REQUIRED WORK: Can you convert the text lines of every record below into a JSON list of strings, one string per line, skipping blank lines and leaving out the pictures?

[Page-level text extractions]
********
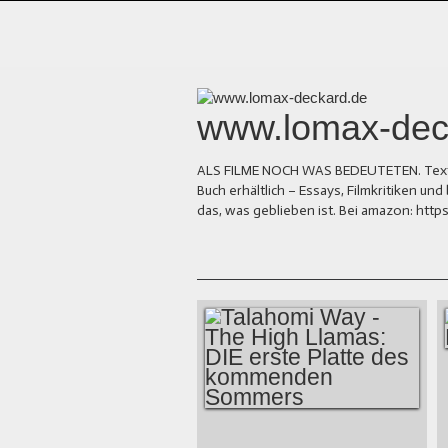
www.lomax-dec
ALS FILME NOCH WAS BEDEUTETEN. Texte üb
Buch erhältlich – Essays, Filmkritiken 
das, was geblieben ist. Bei amazon: ht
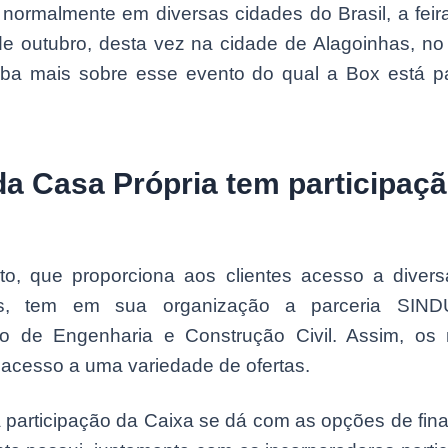
 normalmente em diversas cidades do Brasil, a feir
de outubro, desta vez na cidade de Alagoinhas, no
iba mais sobre esse evento do qual a Box está pa
da Casa Própria tem participaç
to, que proporciona aos clientes acesso a diver
rias, tem em sua organização a parceria SI
o de Engenharia e Construção Civil. Assim, os
 acesso a uma variedade de ofertas.
a participação da Caixa se dá com as opções de fi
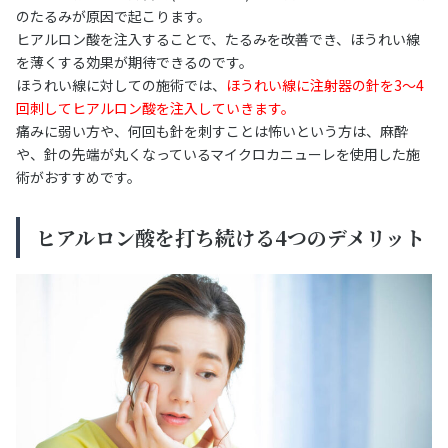
のたるみが原因で起こります。
ヒアルロン酸を注入することで、たるみを改善でき、ほうれい線
を薄くする効果が期待できるのです。
ほうれい線に対しての施術では、
ほうれい線に注射器の針を3〜4
回刺してヒアルロン酸を注入していきます。
痛みに弱い方や、何回も針を刺すことは怖いという方は、麻酔
や、針の先端が丸くなっているマイクロカニューレを使用した施
術がおすすめです。
ヒアルロン酸を打ち続ける4つのデメリット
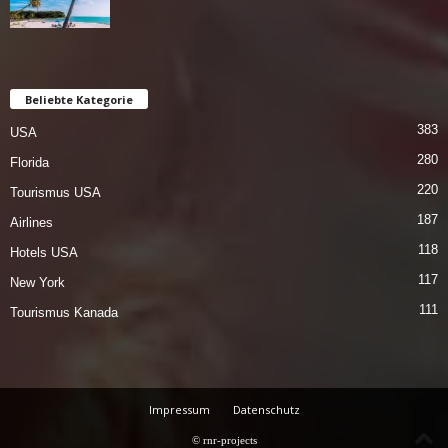
Beliebte Kategorie
383
USA
280
Florida
220
Tourismus USA
187
Airlines
118
Hotels USA
117
New York
111
Tourismus Kanada
Impressum
Datenschutz
© rnr-projects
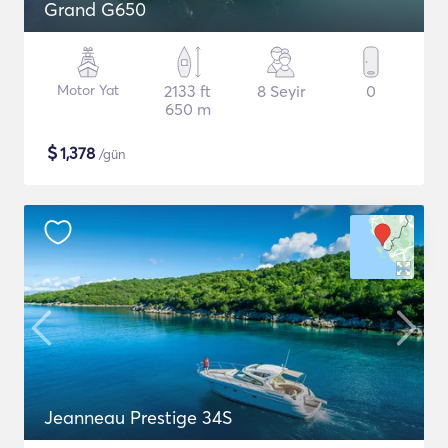
Grand G650
Motor Yat
2133 ft
8 Seyir
0
650 m
$
1,378
/gün
Jeanneau Prestige 34S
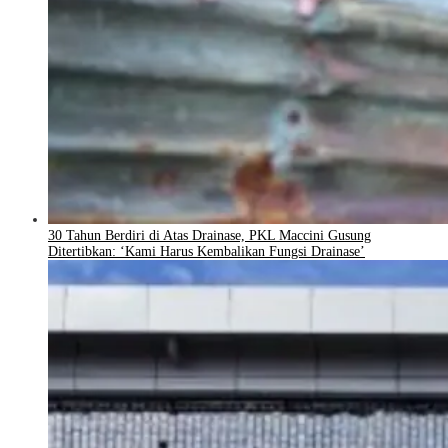
30 Tahun Berdiri di Atas Drainase, PKL Maccini Gusung
Ditertibkan: ‘Kami Harus Kembalikan Fungsi Drainase’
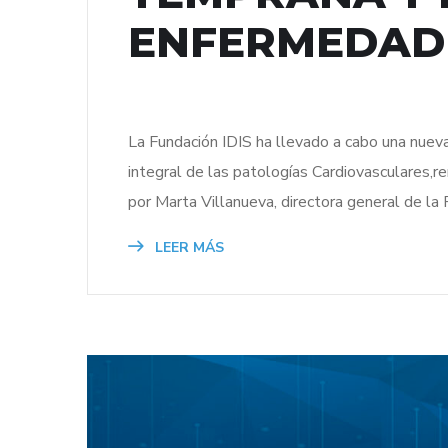
ENFERMEDAD
La Fundación IDIS ha llevado a cabo una nueva
integral de las patologías Cardiovasculares,r
por Marta Villanueva, directora general de la 
LEER MÁS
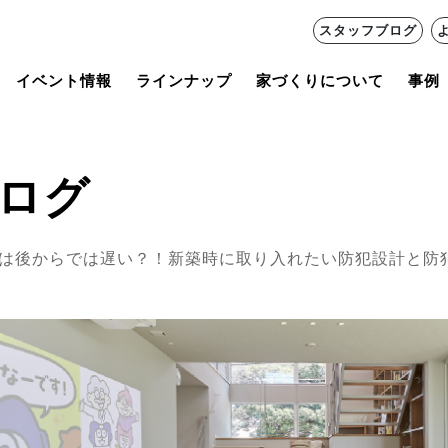
スタッフブログ
イベント情報
ラインナップ
家づくりについて
事例
ログ
は後からでは遅い？！新築時に取り入れたい防犯設計と防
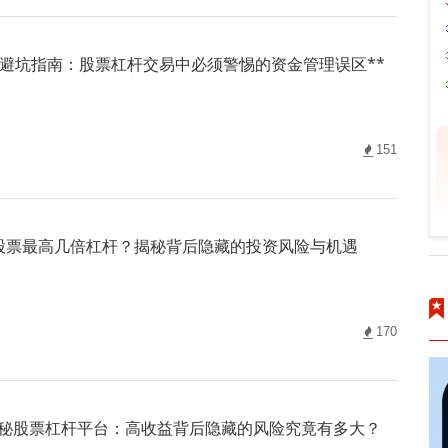
*避坑指南：股票杠杆交易中必须警惕的资金管理误区**
151
 股票最高几倍杠杆？揭秘背后隐藏的投资风险与机遇
170
秘股票杠杆平台：高收益背后隐藏的风险究竟有多大？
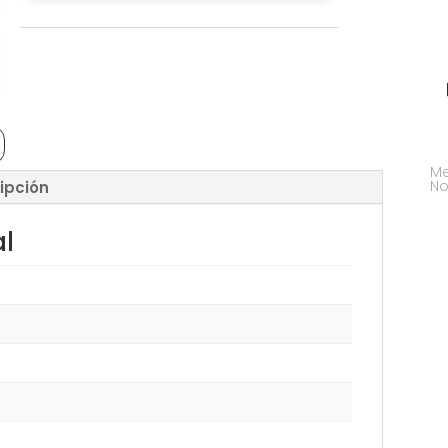
Me
No
ipción
al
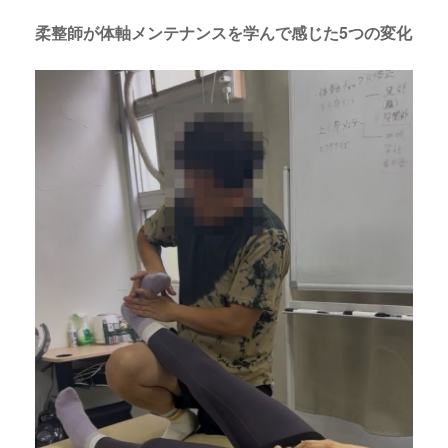
柔整師が体軸メンテナンスを学んで感じた5つの変化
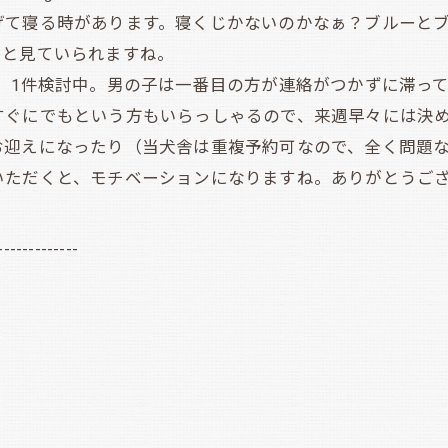
げて寝る時があります。寝くじかないのかなぁ？ブルーとブ
っと見ていられますね。
、1件検討中。男の子は一番目の方が連絡がつかずに滞っ
ぐにでもという方もいらっしゃるので、来週早々には決めてい
お迎えになったり（当犬舎は重複予約可なので、全く問題
いただくと、モチベーションになりますね。ありがとうご
-------------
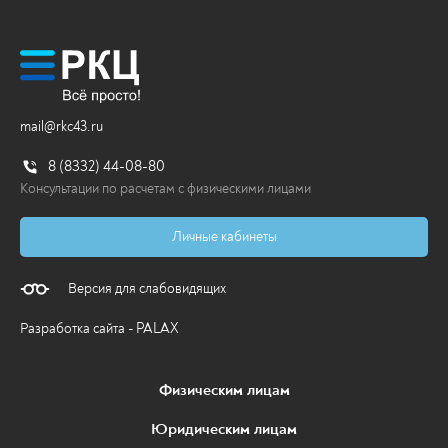
mail@rkc43.ru
8 (8332) 44-08-80
Консультации по расчетам с физическими лицами
Личные кабинеты
Версия для слабовидящих
Разработка сайта - PALAX
Физическим лицам
Юридическим лицам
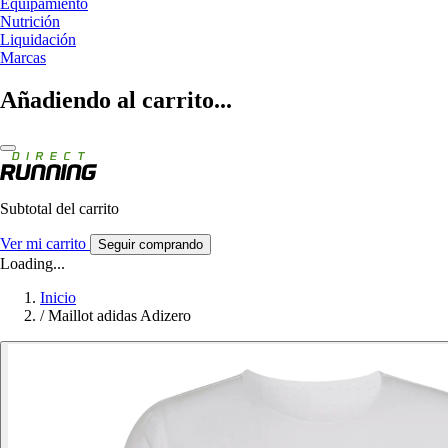
Equipamiento
Nutrición
Liquidación
Marcas
Añadiendo al carrito...
Subtotal del carrito
Ver mi carrito
Seguir comprando
Loading...
Inicio
/
Maillot adidas Adizero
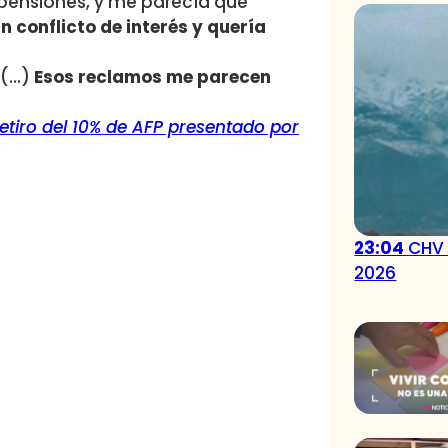
 pensiones, y me parecía que
 conflicto de interés y quería
 (…)
Esos reclamos me parecen
retiro del 10% de AFP presentado por
23:04
CHV 
2026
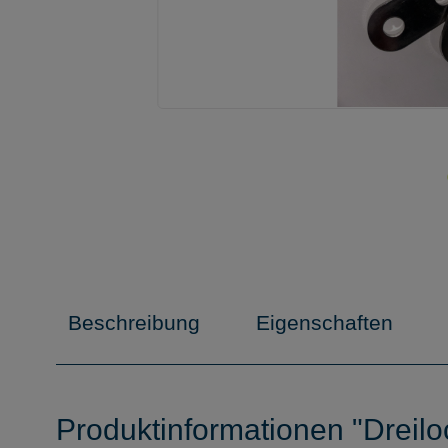
Beschreibung
Eigenschaften
Produktinformationen "Dreiloc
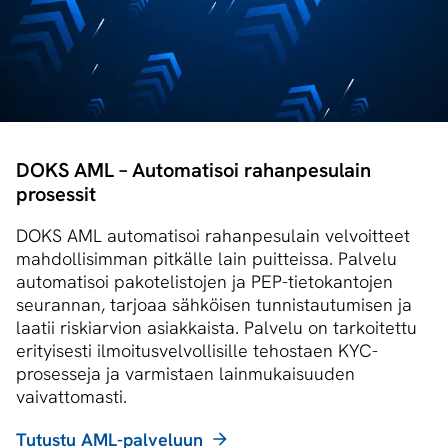
DOKS AML – Automatisoi rahanpesulain
prosessit
DOKS AML automatisoi rahanpesulain velvoitteet
mahdollisimman pitkälle lain puitteissa. Palvelu
automatisoi pakotelistojen ja PEP-tietokantojen
seurannan, tarjoaa sähköisen tunnistautumisen ja
laatii riskiarvion asiakkaista. Palvelu on tarkoitettu
erityisesti ilmoitusvelvollisille tehostaen KYC-
prosesseja ja varmistaen lainmukaisuuden
vaivattomasti.
Tutustu AML-palveluun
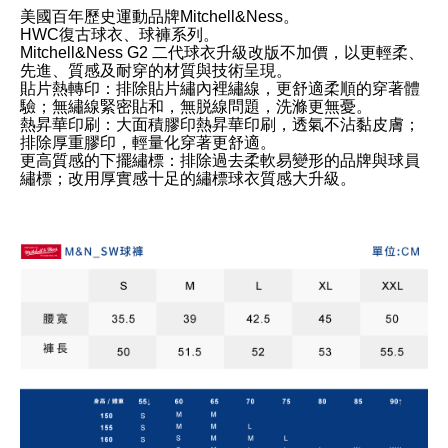
美國百年歷史運動品牌Mitchell&Ness。
HWC復古球衣、球褲系列。
Mitchell&Ness G2 二代球衣升級改版不加價，以更輕柔、
先進、質感及耐穿的材質與技術呈現。
貼片熱轉印：排除貼片繡內裡繡線，更舒適柔順的穿著體
驗；無繡線緊密貼和，無脱線問題，洗滌更無憂。
熱昇華印刷：大面積膠印熱昇華印刷，透氣不沾黏皮膚；
排除厚重膠印，輕量化穿著更舒適。
更高質感的下擺繡標：排除過去柔軟易變形的品牌與球員
繡標；改用厚實感十足的繡標球衣質感大升級。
********
SOLUTION FOR THIS PROBLEM:
[
  "www.lomax-dec",
  "ALS FILME NOCH WAS BEDEUTETEN. Texte üb",
  "Buch erhältlich – Essays, Filmkritiken ",
  "das, was geblieben ist. Bei amazon: ht",
  " normalmente em diversas cidades do Brasil, a feir",
  "de outubro, desta vez na cidade de Alagoinhas, no",
  "iba mais sobre esse evento do qual a Box está pa",
  "da Casa Própria tem participaç",
  "to, que proporciona aos clientes acesso a diver",
  "rias, tem em sua organização a parceria SI",
  "o de Engenharia e Construção Civil. Assim, os",
  " acesso a uma variedade de ofertas.",
  "a participação da Caixa se dá com as opções de fi",
  "のたるみが原因で起こります。",
  "ヒアルロン酸を注入することで、たるみを改善でき、ほうれい線",
  "を薄くする効果が期待できるのです。",
  "ほうれい線に対しての施術では、",
  "ほうれい線に注射器の針を3〜4",
  "回刺してヒアルロン酸を注入していきます。",
  "痛みに弱い方や、何回も針を刺すことは怖いという方は、麻酔",
  "や、針の先端が丸くなっているマイクロカニューレを使用した施",
  "術がおすすめです。",
  "ヒアルロン酸を打ち続ける4つのデメリット",
  "Beliebte Kategorie",
  "383",
  "USA",
  "280",
  "Florida",
  "220",
  "Tourismus USA",
  "187",
  "Airlines",
  "118",
  "Hotels USA",
  "117",
  "New York",
  "111",
  "Tourismus Kanada",
  "Impressum",
  "Datenschutz",
  "© rnr-projects",
  "Grand G650",
  "Motor Yat",
  "2133 ft",
  "8 Seyir",
  "0",
  "650 m",
  "$",
  "1,378",
  "/gün",
  "Jeanneau Prestige 34S",
  "30 Tahun Berdiri di Atas Drainase, PKL Maccini Gusung",
  "Ditertibkan: ‘Kami Harus Kembalikan Fungsi Drainase’",
  "ENFERMEDAD",
  "La Fundación IDIS ha llevado a cabo una nueva",
  "integral de las patologías Cardiovasculares,r",
  "por Marta Villanueva, directora general de la ",
  "LEER MÁS",
  "スタッフブログ",
  "イベント情報",
  "ラインナップ",
  "家づくりについて",
  "事例",
  "ログ",
  "は後からでは遅い？！新築時に取り入れたい防犯設計と防",
  "*避坑指南：股票杠杆交易中必须警惕的资金管理误区**",
  "151",
  " 股票最高几倍杠杆？揭秘背后隐藏的投资风险与机遇",
  "170",
  "秘股票杠杆平台：高收益背后隐藏的风险究竟有多大？",
  "Me",
  "No",
  "ipción",
  "al",
  "柔整師が体軸メンテナンスを学んで感じた5つの変化",
  "げて寝る時があります。寝くじかないのかなぁ？ブルーとブ",
  "っと見ていられますね。",
  "、1件検討中。男の子は一番目の方が連絡がつかずに滞っ",
  "ぐにでもという方もいらっしゃるので、来週早々には決めてい",
  "お迎えになったり（当犬舎は重複予約可なので、全く問題",
  "いただくと、モチベーションになりますね。ありがとうご",
  "-------------",
  "mail@rkc43.ru",
  "8 (8332) 44-08-80",
  "Консультации по расчетам с физическими лицами",
  "Личные кабинеты",
  "Версия для слабовидящих",
  "Разработка сайта - PALAX",
  "Физическим лицам",
  "Юридическим лицам",
  "Equipamiento",
  "Nutrición",
  "Liquidación",
  "Marcas",
  "Añadiendo al carrito...",
  "Subtotal del carrito",
  "Ver mi carrito",
  "Seguir comprando",
  "Loading...",
  "Inicio",
  "/",
  "Maillot adidas Adizero",
  " pensiones, y me parecía que",
  " conflicto de interés y quería",
  " (…)",
  "Esos reclamos me parecen",
  "retiro del 10% de AFP presentado por",
  "23:04",
  "CHV ",
  "2026",
  "Beschreibung",
  "Eigenschaften",
  "Produktinformationen \"Dreiloc",
  "DOKS AML – Automatisoi rahanpesulain",
  "prosessit",
  "DOKS AML automatisoi rahanpesulain velvoitteet",
  "mahdollisimman pitkälle lain puitteissa. Palvelu",
  "automatisoi pakotelistojen ja PEP-tietokantojen",
  "seurannan, tarjoaa sähköisen tunnistautumisen ja",
  "laatii riskiarvion asiakkaista. Palvelu on tarkoitettu",
  "erityisesti ilmoitusvelvollisille tehostaen KYC-",
  "prosesseja ja varmistaen lainmukaisuuden",
  "vaivattomasti.",
  "Tutustu AML-palveluun",
  "美國百年歷史運動品牌Mitchell&Ness。",
  "HWC復古球衣、球褲系列。",
  "Mitchell&Ness G2 二代球衣升級改版不加價，以更輕柔、",
  "先進、質感及耐穿的材質與技術呈現。",
  "貼片熱轉印：排除貼片繡內裡繡線，更舒適柔順的穿著體",
  "驗；無繡線緊密貼和，無脱線問題，洗滌更無憂。",
  "熱昇華印刷：大面積膠印熱昇華印刷，透氣不沾黏皮膚；",
  "排除厚重膠印，輕量化穿著更舒適。",
  "更高質感的下擺繡標：排除過去柔軟易變形的品牌與球員",
  "繡標；改用厚實感十足的繡標球衣質感大升級。"
]